Retailer Sears Holdings gave a stronger-than-expected quarterly outlook as it benefited from fewer appliance discounts and improved sales of higher-margin goods like apparel and footwear, sending its shares up nearly 12 percent.
The news on Tuesday, the day before the company's annual shareholder meeting, surprised some analysts who were looking for an improvement in earnings before interest, taxes, depreciation and amortization only later in the year.
The operator of Sears department stores and the Kmart discount chain said it expected to report EBITDA of $135 million to $195 million, excluding special items, for the first quarter ended on April 28.
"The results are certainly encouraging; there's no doubt about it," said Imperial Capital Managing Director Mary Ross Gilbert, who was looking for EBITDA of $45 million, and about $55 million to $115 million after adjusting for pension funding costs.
"We were expecting the vast majority of the improvement to come in the fourth quarter," Gilbert said.
Sears now expects a 1.3 percent drop in sales at stores open at least a year in the first quarter. That is an improvement over the 3.4 percent decline of the fourth quarter and the year-earlier 3.6 percent fall.
"While these results are a nice recovery from the fourth quarter, they still do not point to the cash flow trends necessary to finance the business without selling additional assets," Credit Suisse analyst Gary Balter said.

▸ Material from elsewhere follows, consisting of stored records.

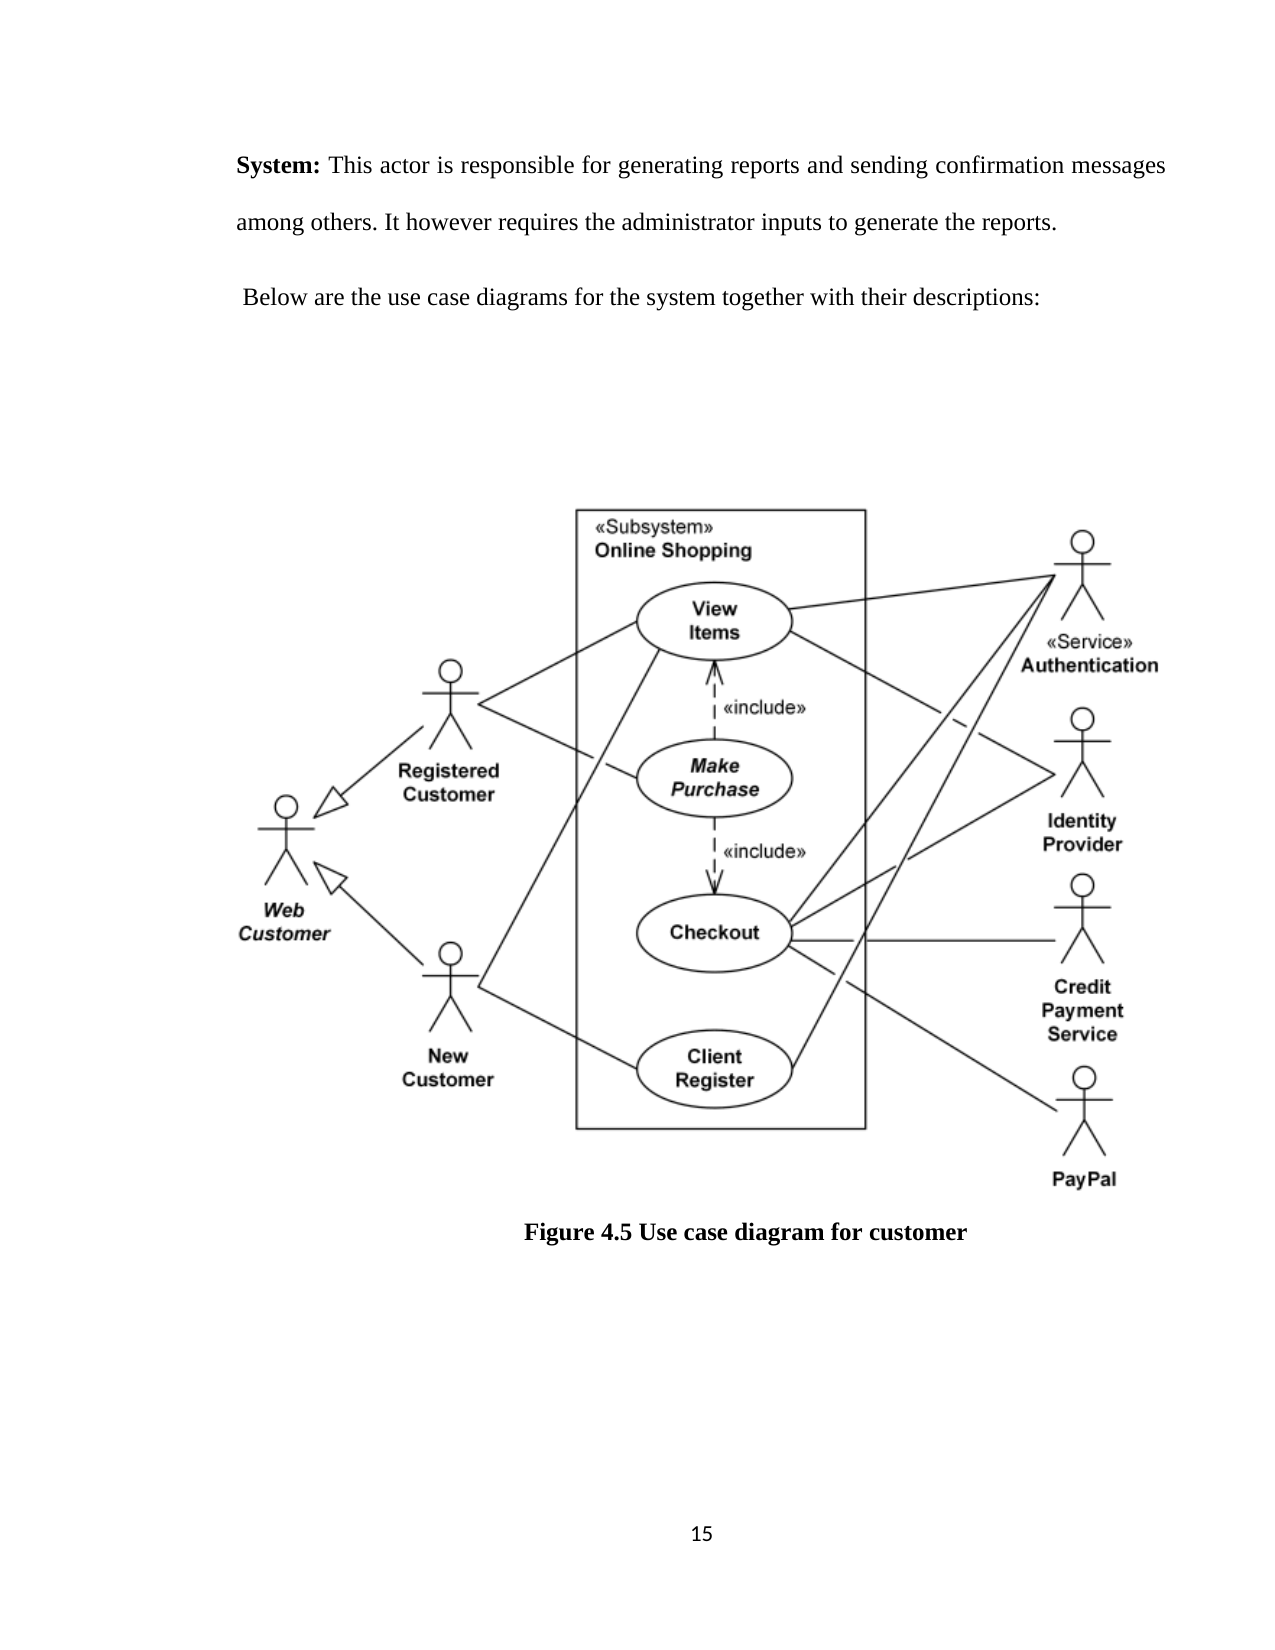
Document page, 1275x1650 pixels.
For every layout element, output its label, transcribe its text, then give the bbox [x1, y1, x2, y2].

subtitle Figure 4.5 Use case diagram for customer [325, 1217, 1167, 1245]
text System: This actor is responsible for generating reports and sending confirmation messages among others. It however requires the administrator inputs to generate the reports. [236, 150, 1167, 236]
picture [236, 504, 1161, 1192]
text Below are the use case diagrams for the system together with their descriptions: [242, 282, 1167, 310]
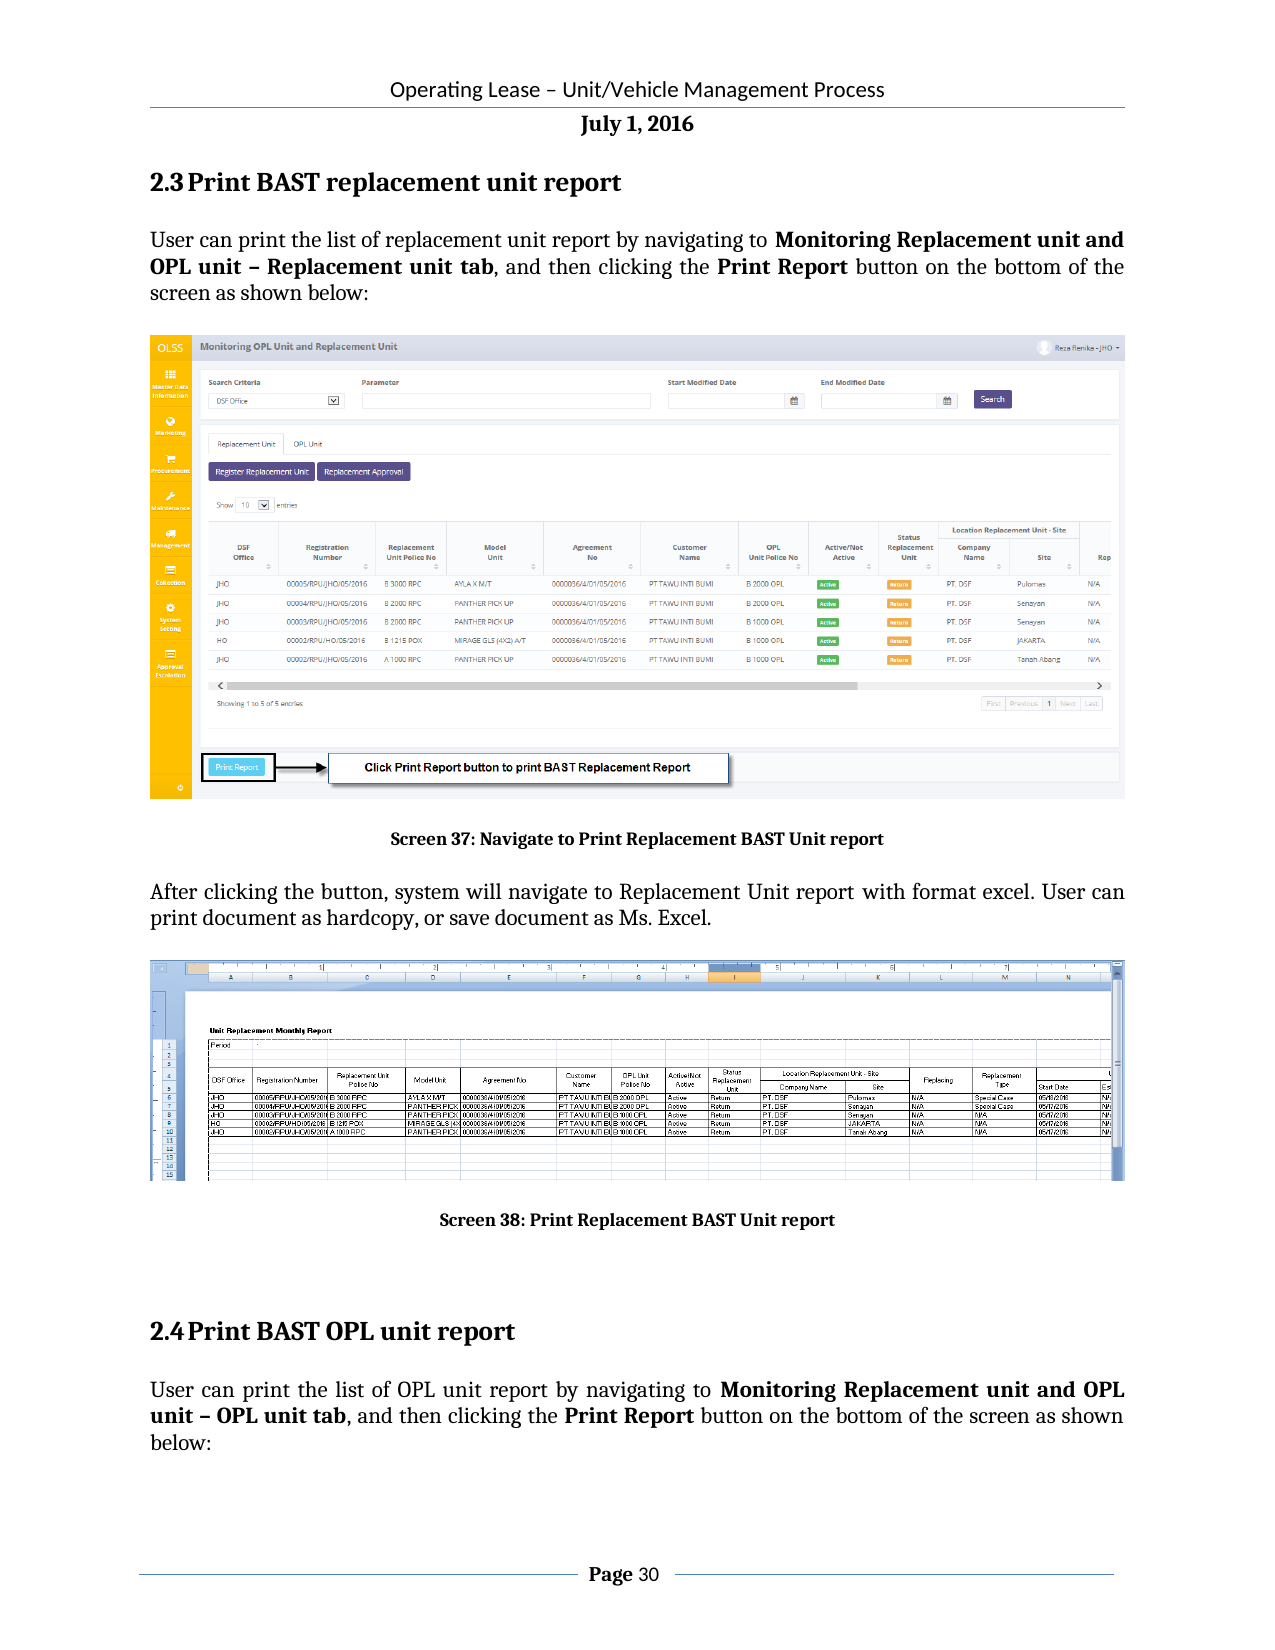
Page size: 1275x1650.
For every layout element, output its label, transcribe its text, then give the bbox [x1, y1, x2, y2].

text After clicking the button, system will navigate to Replacement Unit report with format excel. User can print document as hardcopy, or save document as Ms. Excel. [150, 879, 1125, 931]
text User can print the list of OPL unit report by navigating to Monitoring Replacement unit and OPL unit – OPL unit tab, and then clicking the Print Report button on the bottom of the screen as shown below: [150, 1377, 1125, 1456]
picture [150, 335, 1125, 799]
text User can print the list of replacement unit report by navigating to Monitoring Replacement unit and OPL unit – Replacement unit tab, and then clicking the Print Report button on the bottom of the screen as shown below: [150, 227, 1125, 306]
text Screen 37: Navigate to Print Replacement BAST Unit report [150, 828, 1125, 849]
picture [150, 960, 1125, 1181]
text Screen 38: Print Replacement BAST Unit report [150, 1210, 1125, 1232]
subtitle Print BAST replacement unit report [150, 167, 1125, 198]
subtitle Print BAST OPL unit report [150, 1316, 1125, 1347]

The retailer, which is controlled by Chairman Edward Lampert, in February announced plans to raise cash by selling some prime real estate and spinning off its Sears Hometown and Outlet businesses and certain hardware stores.

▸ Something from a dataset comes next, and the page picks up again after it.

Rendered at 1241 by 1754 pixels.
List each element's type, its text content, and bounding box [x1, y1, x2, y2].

Both Balter and Gilbert worried about the company's future cash needs, especially in 2013, when it faces higher pension costs.
Balter estimated Sears would need about $1.4 billion in EBITDA next year, assuming no change in working capital and no asset sales to offset pension, interest, and capital expenditures.

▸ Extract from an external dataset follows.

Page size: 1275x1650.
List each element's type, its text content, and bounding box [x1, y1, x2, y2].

"That remains the challenge and is why we believe that further dismemberment of this chain, including spinning off Canada and selling or spinning Lands' End remains likely," Balter said.
Sears expects to report net income between $155 million and $195 million, or $1.46 to $1.84 a share, for the quarter, compared with a year-earlier net loss of $165 million, or $1.53 a share.
The first-quarter profit outlook includes about $235 million of gains from the sale of certain U.S. and Canadian stores, the company said.
Sears sees same-store sales dropping 1.6 percent at its Kmart unit and 1 percent at its namesake department stores in the United States on weak electronics sales.
Its Canadian arm, Sears Canada, also expects to report a same-store sales decline of 6.2 percent for the quarter, mainly due to weak demand for electronics, home decor, hardware and apparel.
Sears will report its first-quarter results around May 17, it said in a statement on Tuesday.
Shares of Sears were up 11.7 percent at $60.05 in early trading.